An excellent introductory book for those studying criminology and sociology of law, this edited collection brings together writing from a range of activists and scholars, whose words are rooted in experience and solidarity with those putting their lives on the line to fight for police abolition in Canada. Together, they imagine a different world—one in which police power is eroded and dissolved forever, one in which it is possible to respond to distress and harm with assistance and care.
For those interested in labour studies and migration, this book provides a personal and compelling perspective on Canada’s immigration system. This deeply personal memoir takes readers behind the scenes to see what life is really like for the people who produce Canada’s food. When Gabriel Allahdua applied to the Seasonal Agricultural Worker Program in Canada, he thought he would be leaving his home in St. Lucia to work in a country with a sterling human rights reputation and commitment to multiculturalism. Instead, breakneck quotas and a culture of fear dominated his four years in a mega-greenhouse in Ontario. Now, as a leading activist in the migrant justice movement in Canada, Allahdua is fighting back against the Canadian government to demand rights and respect for temporary foreign labourers.

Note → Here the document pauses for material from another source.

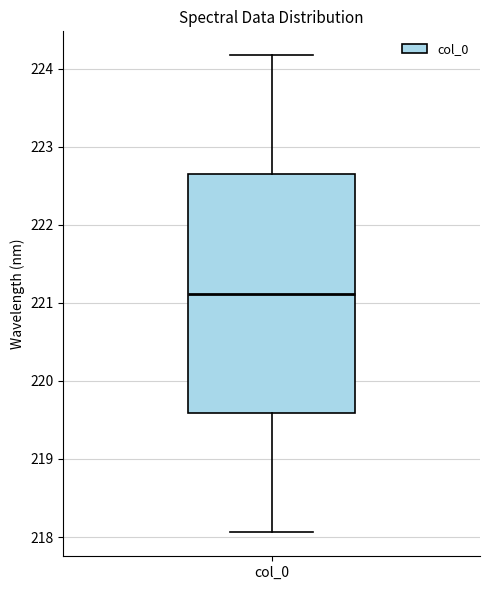

Transcribe this box plot: give where the median line is, the range the box spans, and where the two whiskers end, as read against the y-axis. The values are not printed on the chart, so give them approximately, as read against the axis.

median 221.1, box 219.6 to 222.6, whiskers 218.1 to 224.2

The Graphic History Collective is a group of activists, artists, writers, and researchers passionate about comics, history, and social change. They produce alternative histories—people’s histories—in an accessible format to help people understand the historical roots of contemporary social issues. These books, like 1919: A Graphic History of the Winnipeg of the General Strike would make the perfect course reading for any university courses on Canadian labour history, social justice, and union organizing.